En este precepto se expresa precisamente la
singular dignidad de la persona humana, la cual es la «única criatura en la
tierra a la que Dios ha amado por sí misma» 21. En efecto, los diversos
mandamientos del Decálogo no son más que la refracción del único mandamiento
que se refiere al bien de la persona, como compendio de los múltiples bienes
que connotan su identidad de ser espiritual y corpóreo, en relación con Dios,
con el prójimo y con el mundo material. Como leemos en el Catecismo de la Iglesia católica, «los diez mandamientos pertenecen
a la revelación de Dios. Nos enseñan al mismo tiempo la verdadera humanidad del
hombre. Ponen de relieve los deberes esenciales y, por tanto, indirectamente,
los derechos fundamentales, inherentes a la naturaleza de la persona humana»
22.
Los
mandamientos, recordados por Jesús a su joven interlocutor, están destinados a
tutelar el bien de la persona humana,
imagen de Dios, a través de la tutela de sus bienes particulares. El «no matarás, no cometerás adulterio, no
robarás, no levantarás falso testimonio», son normas morales formuladas en
términos de prohibición. Los preceptos negativos expresan con singular fuerza
la exigencia indeclinable de proteger la vida humana, la comunión de las
personas en el matrimonio, la propiedad privada, la veracidad y la buena fama.
Los
mandamientos constituyen, pues, la condición básica para el amor al prójimo y
al mismo tiempo son su verificación. Constituyen la primera etapa necesaria en el camino hacia la libertad, su inicio.
«La primera libertad —dice san Agustín— consiste en estar exentos de
crímenes..., como serían el homicidio, el adulterio, la fornicación, el robo,
el fraude, el sacrilegio y pecados como éstos. Cuando uno comienza a no ser
culpable de estos crímenes (y ningún cristiano debe cometerlos), comienza a
alzar los ojos a la libertad, pero esto no es más que el inicio de la libertad,
no la libertad perfecta...» 23.
14.
Todo ello no significa que Cristo pretenda dar la precedencia al amor al
prójimo o separarlo del amor a Dios. Esto lo confirma su diálogo con el doctor
de la ley, el cual hace una pregunta muy parecida a la del joven. Jesús le
remite a los dos mandamientos del amor a
Dios y del amor al prójimo (cf. Lc 10,
25-27) y le invita a recordar que sólo su observancia lleva a la vida eterna:
«Haz eso y vivirás» (Lc 10, 28). Es,
pues, significativo que sea precisamente el segundo de estos mandamientos el
que suscite la curiosidad y la pregunta del doctor de la ley: «¿Quién es mi prójimo?» (Lc 10, 29).
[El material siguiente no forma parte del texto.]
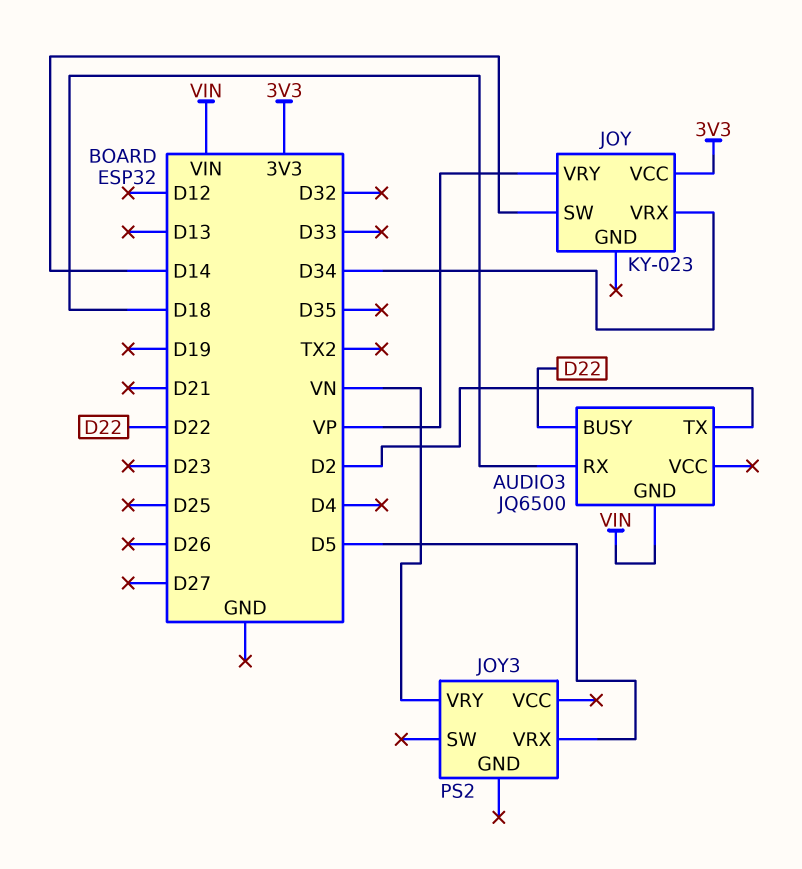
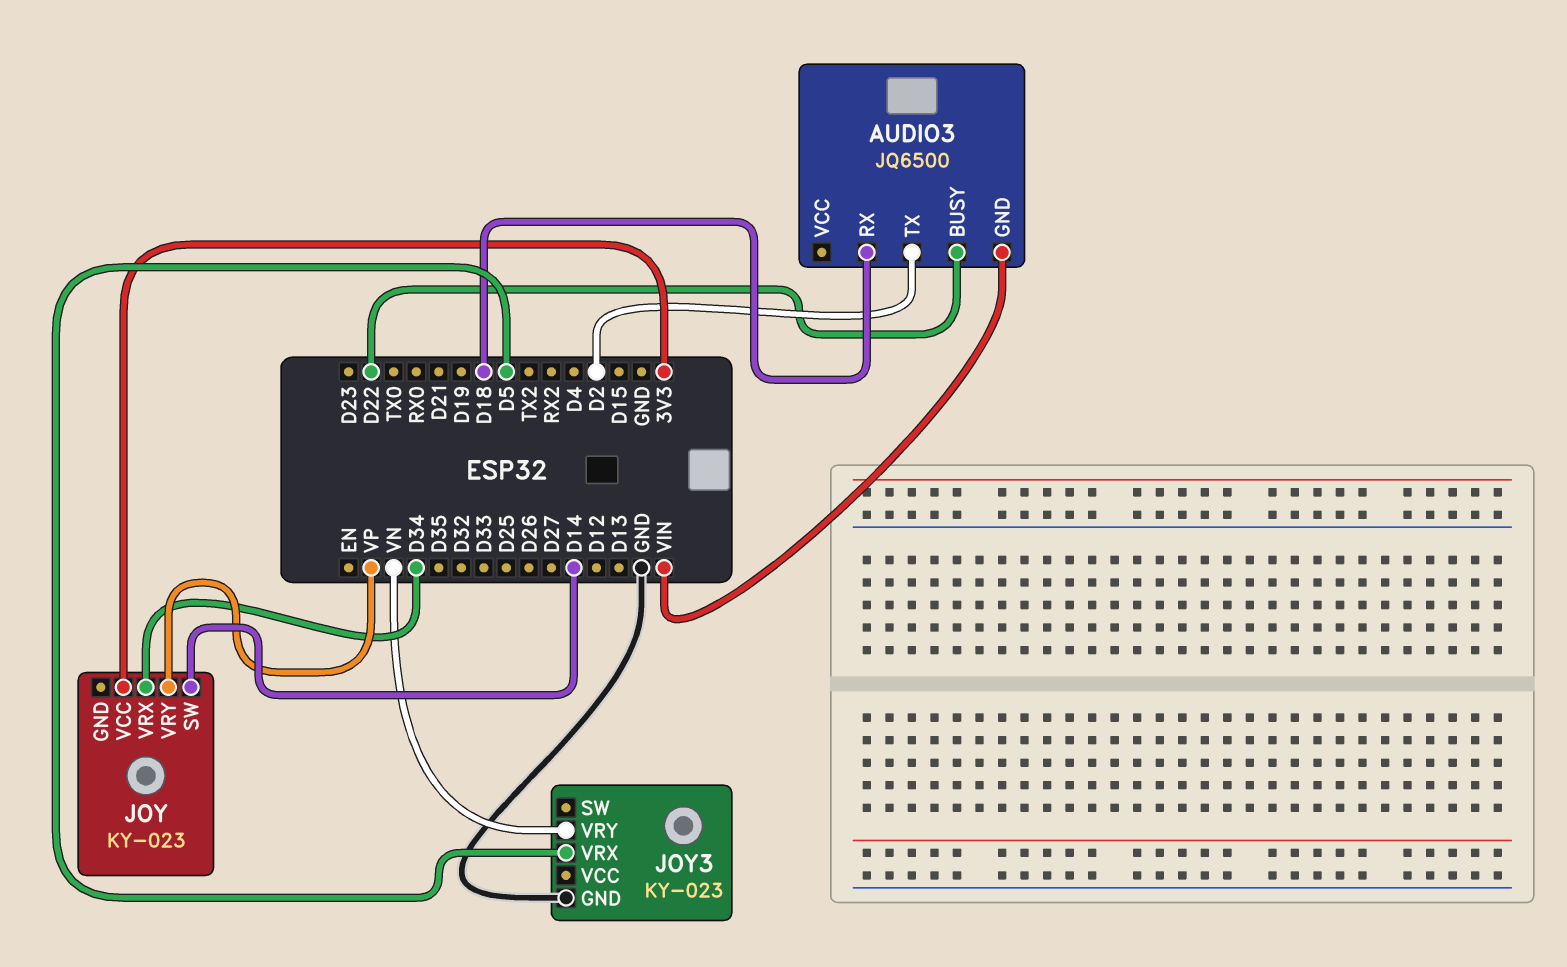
JOY3: PS2 -> KY-023
JOY3 pin GND: none -> GND

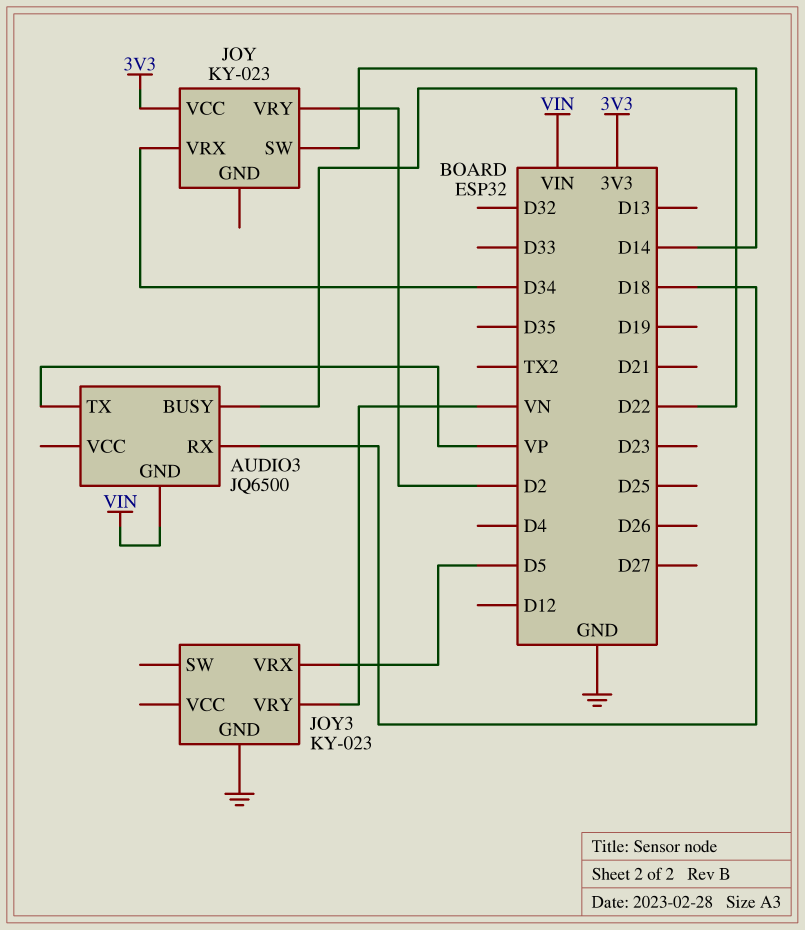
AUDIO3 pin TX: D2 -> VP
JOY pin VRY: VP -> D2

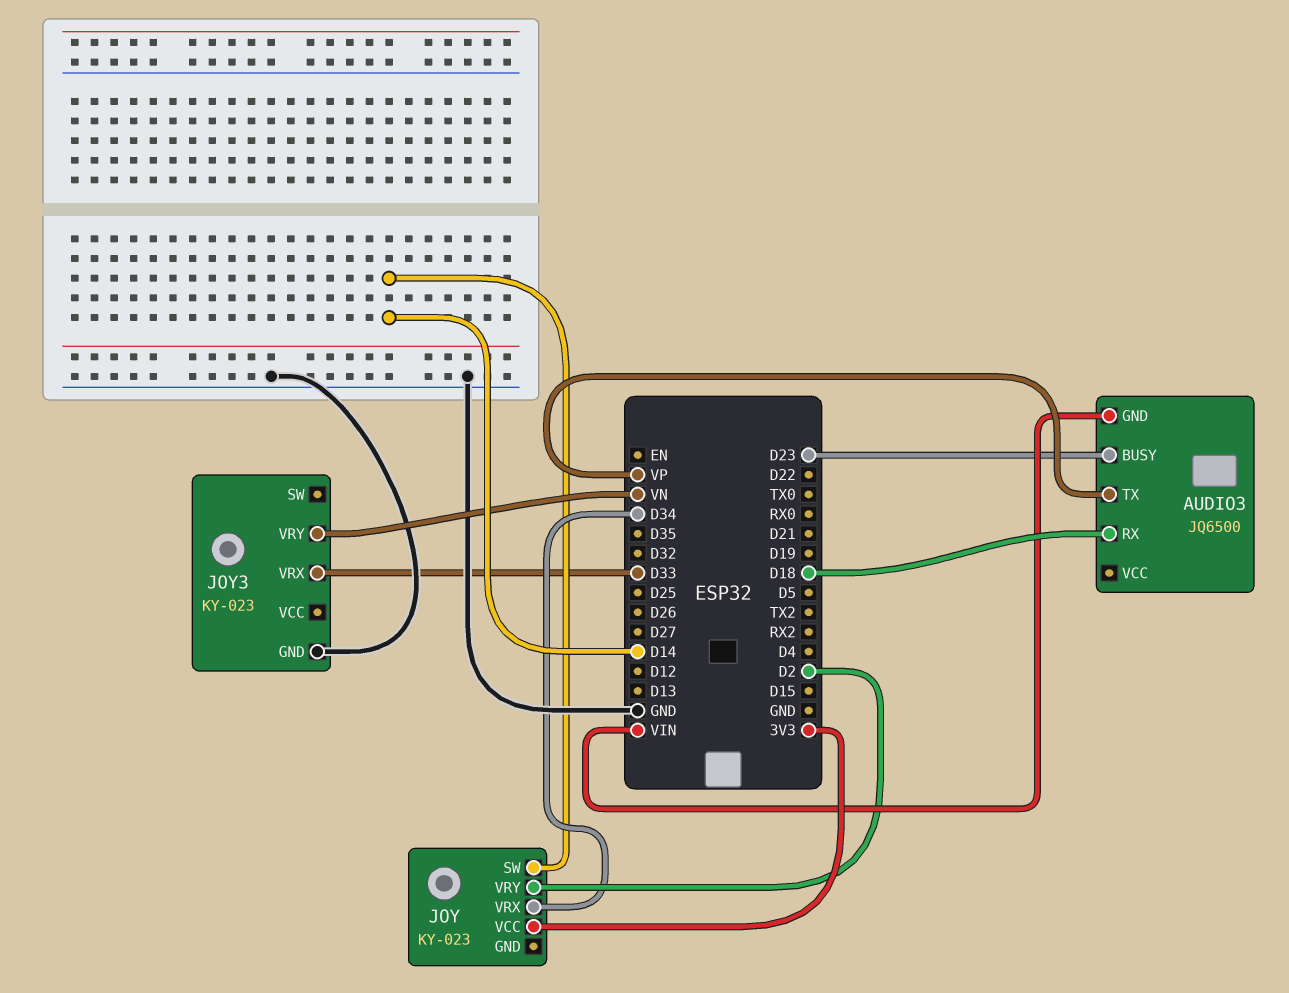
AUDIO3 pin BUSY: D22 -> D23
JOY3 pin VRX: D5 -> D33

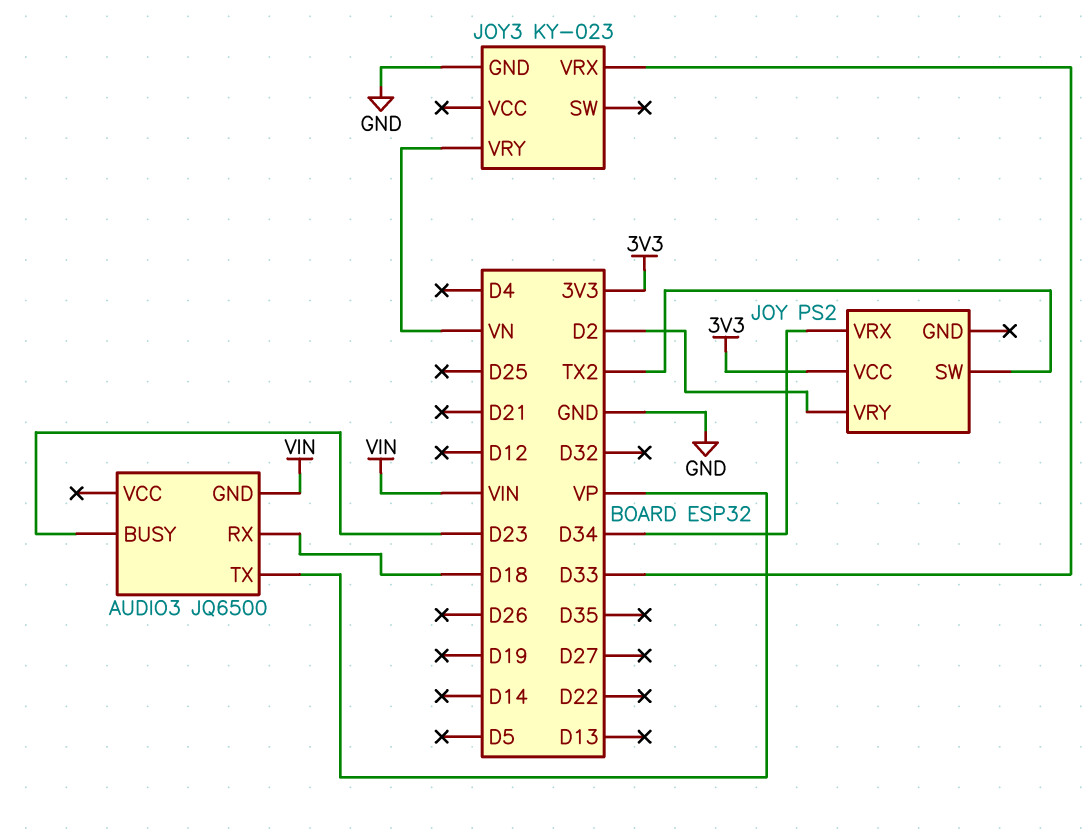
JOY: KY-023 -> PS2
JOY pin SW: D14 -> TX2

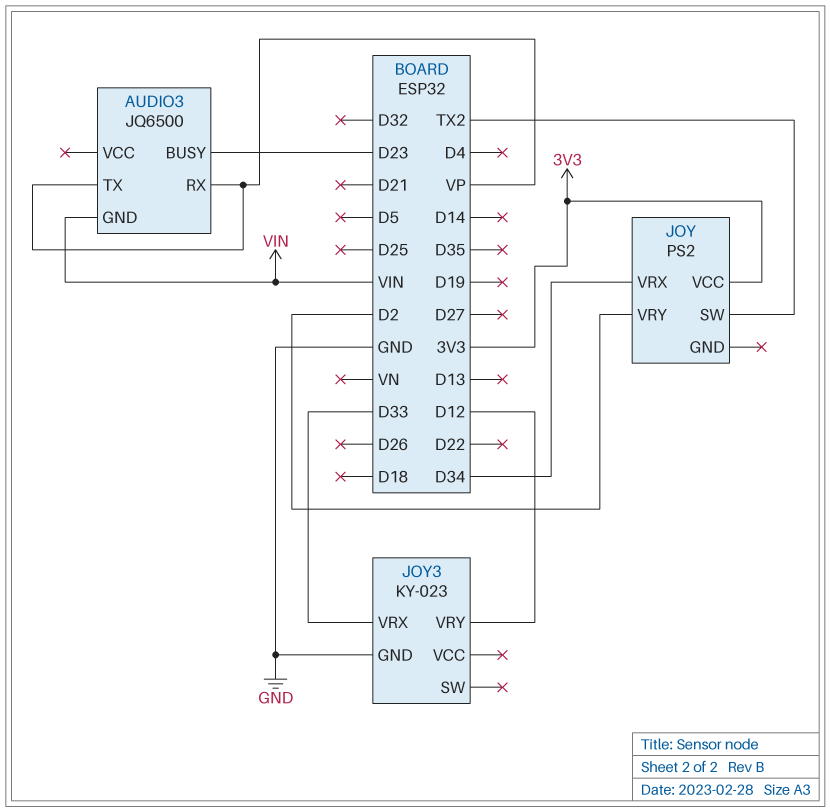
AUDIO3 pin RX: D18 -> VP
JOY3 pin VRY: VN -> D12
El Maestro responde con la
parábola del buen samaritano, la parábola-clave para la plena comprensión del
mandamiento del amor al prójimo (cf. Lc 10,
30-37).
Los dos
mandamientos, de los cuales «penden toda la Ley y los profetas» (Mt 22, 40), están profundamente unidos
entre sí y se compenetran recíprocamente. De
su unidad inseparable da testimonio Jesús con sus palabras y su vida: su
misión culmina en la cruz que redime (cf. Jn
3, 14-15), signo de su amor indivisible al Padre y a la humanidad (cf. Jn 13, 1).
Tanto el
Antiguo como el Nuevo Testamento son explícitos en afirmar que sin el amor al prójimo, que se concreta
en la observancia de los mandamientos, no
es posible el auténtico amor a Dios. San Juan lo afirma con extraordinario
vigor: «Si alguno dice: "Amo a Dios", y aborrece a su hermano, es un
mentiroso; pues quien no ama a su hermano, a quien ve, no puede amar a Dios a
quien no ve» (Jn 4, 20). El
evangelista se hace eco de la predicación moral de Cristo, expresada de modo
admirable e inequívoco en la parábola del buen samaritano (cf. Lc 10, 30-37) y en el «discurso» sobre
el juicio final (cf. Mt 25, 31-46).
15.
En el «Sermón de la montaña», que constituye la carta magna de la moral evangélica 24, Jesús dice: «No
penséis que he venido a abolir la Ley y los profetas. No he venido a abolir,
sino a dar cumplimiento» (Mt 5, 17).
Cristo es la clave de las Escrituras: «Vosotros investigáis las Escrituras,
ellas son las que dan testimonio de mí» (cf. Jn 5, 39); él es el centro de la economía de la salvación, la
recapitulación del Antiguo y del Nuevo Testamento, de las promesas de la Ley y
de su cumplimiento en el Evangelio; él es el vínculo viviente y eterno entre la
antigua y la nueva alianza. Por su parte, san Ambrosio, comentando el texto de
Pablo en que dice: «el fin de la ley es Cristo» (Rm 10, 4), afirma que es «fin no en cuanto defecto, sino en cuanto
plenitud de la ley; la cual se cumple en Cristo (plenitudo legis in Christo est), porque él no vino a abolir la ley,
sino a darle cumplimiento. Al igual que, aunque existe un Antiguo Testamento,
toda verdad está contenida en el Nuevo, así ocurre con la ley: la que fue dada
por medio de Moisés es figura de la verdadera ley. Por tanto, la mosaica es
imagen de la verdad» 25.
Jesús lleva a cumplimiento los mandamientos de
Dios —en
particular, el mandamiento del amor al prójimo—, interiorizando y radicalizando sus exigencias: el amor al prójimo
brota de un corazón que ama y que,
precisamente porque ama, está dispuesto a vivir las mayores exigencias. Jesús muestra que los mandamientos no deben
ser entendidos como un límite mínimo que no hay que sobrepasar, sino como una
senda abierta para un camino moral y espiritual de perfección, cuyo impulso
interior es el amor (cf. Col 3, 14).
Así, el mandamiento «No matarás», se transforma en la llamada a un amor
solícito que tutela e impulsa la vida del prójimo; el precepto que prohíbe el
adulterio, se convierte en la invitación a una mirada pura, capaz de respetar
el significado esponsal del cuerpo: «Habéis oído que se dijo a los antepasados:
No matarás; y aquel que mate será reo ante el tribunal. Pues yo os digo: Todo aquel que se encolerice contra su hermano,
será reo ante el tribunal... Habéis oído que se dijo: No cometerás adulterio. Pues yo os digo: Todo el que mira a una
mujer deseándola, ya cometió adulterio con ella en su corazón» (Mt 5, 21-22. 27-28). Jesús mismo es el
«cumplimiento» vivo de la Ley, ya que él realiza su auténtico significado con
el don total de sí mismo; él mismo se
hace Ley viviente y personal, que invita a su seguimiento, da, mediante el
Espíritu, la gracia de compartir su misma vida y su amor, e infunde la fuerza
para dar testimonio del amor en las decisiones y en las obras (cf. Jn 13, 34-35).